* **Übungstext**:
Es wird vermutet, dass ein neues Safemoon-Vertrags-Upgrade einen „Public-Burn-Bug“ eingeführt haben könnte, der es dem Hacker ermöglichte, eine große Menge an SFM-Token aus dem „Safemoon-WBNB Liquidity Pool“ zu entfernen. Dadurch trieb der Hacker den Preis von SFM künstlich in die Höhe und verkaufte die Token in denselben Liquiditätspool zurück, um 8,9 Millionen US-Dollar an WBNB abzuschöpfen. „An die SAFEMOON-Community: Wir möchten Sie darüber informieren, dass unser LP kompromittiert wurde“, bestätigte das Team den Angriff. „Wir ergreifen rasch Maßnahmen, um das Problem so schnell wie möglich zu lösen.“
Safemoon-Hacker bereit, gestohlene Gelder zurückzugeben
Stunden nach dem Vorfall schickte der Hacker On-Chain-Nachrichten an die Safemoon-Deployer-Adresse und bat darum, einen sicheren Kommunikationskanal für Gespräche über die Rückgabe des Geldes einzurichten. „Hey, entspann dich, wir sind versehentlich einem Angriff auf dich zuvorgekommen und würden gerne das Geld zurückgeben. Richte einen sicheren Kommunikationskanal ein, lass uns reden“, heißt es in der Nachricht. „Lass uns die Einzelheiten besprechen. Bitte sende eine Nachricht von derselben Adresse mit deiner E-Mail-Adresse und kontaktiere uns per E-Mail.“ Ein ähnliches Szenario ereignete sich bei Euler Finance, wo Anfang des Monats Kryptowährung im Wert von über 196 Millionen Dollar gestohlen wurde. In einer On-Chain-Nachricht zeigte sich der Hacker bereit, das Geld zurückzugeben und fügte hinzu, dass er „nicht die Absicht habe, etwas zu behalten, das uns nicht gehört“. Letzte Woche gab der Hacker 51.000 ETH im Wert von rund 89 Millionen Dollar an Euler Finance zurück. Berichten zufolge wurden bisher über 176 Millionen Dollar der gestohlenen Gelder zurückgegeben. Zum Zeitpunkt des Schreibens ist SFM in den letzten 24 Stunden um 23 % auf 0,00019077 $ gefallen.

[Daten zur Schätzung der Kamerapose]
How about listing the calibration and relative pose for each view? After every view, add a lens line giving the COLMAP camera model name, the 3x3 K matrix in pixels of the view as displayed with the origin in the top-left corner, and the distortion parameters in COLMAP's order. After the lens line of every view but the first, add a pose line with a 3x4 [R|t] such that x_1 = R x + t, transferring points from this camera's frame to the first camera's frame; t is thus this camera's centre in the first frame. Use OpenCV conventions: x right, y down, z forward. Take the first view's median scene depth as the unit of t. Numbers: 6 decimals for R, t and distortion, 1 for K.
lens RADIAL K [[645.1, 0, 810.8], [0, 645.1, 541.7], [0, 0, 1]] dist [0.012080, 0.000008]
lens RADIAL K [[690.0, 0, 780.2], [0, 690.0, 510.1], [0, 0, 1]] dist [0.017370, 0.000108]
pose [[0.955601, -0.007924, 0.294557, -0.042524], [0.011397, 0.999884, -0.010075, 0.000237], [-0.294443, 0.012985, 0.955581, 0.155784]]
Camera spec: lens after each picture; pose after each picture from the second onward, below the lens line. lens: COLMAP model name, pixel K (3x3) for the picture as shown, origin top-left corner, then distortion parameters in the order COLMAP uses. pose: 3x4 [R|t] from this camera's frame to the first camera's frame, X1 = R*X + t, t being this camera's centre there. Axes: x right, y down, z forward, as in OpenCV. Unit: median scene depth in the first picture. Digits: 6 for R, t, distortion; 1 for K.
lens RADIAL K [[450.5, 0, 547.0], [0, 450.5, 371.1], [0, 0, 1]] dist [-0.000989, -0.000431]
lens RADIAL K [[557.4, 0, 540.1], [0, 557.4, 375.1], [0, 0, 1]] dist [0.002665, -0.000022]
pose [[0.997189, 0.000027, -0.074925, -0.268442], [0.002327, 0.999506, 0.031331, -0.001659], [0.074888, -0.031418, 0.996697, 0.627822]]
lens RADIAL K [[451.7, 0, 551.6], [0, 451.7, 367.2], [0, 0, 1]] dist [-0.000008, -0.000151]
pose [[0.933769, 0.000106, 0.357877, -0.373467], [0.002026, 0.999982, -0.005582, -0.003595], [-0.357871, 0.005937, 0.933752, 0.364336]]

* **Aufgaben**:
a – Wie viel Geld in WBNB hat der Hacker laut dem Text über den Safemoon-Angriff aus dem Liquiditätspool geholt?
b – Erkläre nach dem Text über den Safemoon-Angriff, was dem Hacker das Entfernen der vielen SFM-Token aus dem Liquiditätspool gebracht hat.

* **Lösungen**:
a – 8,9 Millionen US-Dollar.

b – Durch das Entfernen trieb er den Preis von SFM künstlich in die Höhe. Danach verkaufte er die Token in denselben Pool zurück und holte so 8,9 Millionen US-Dollar an WBNB heraus.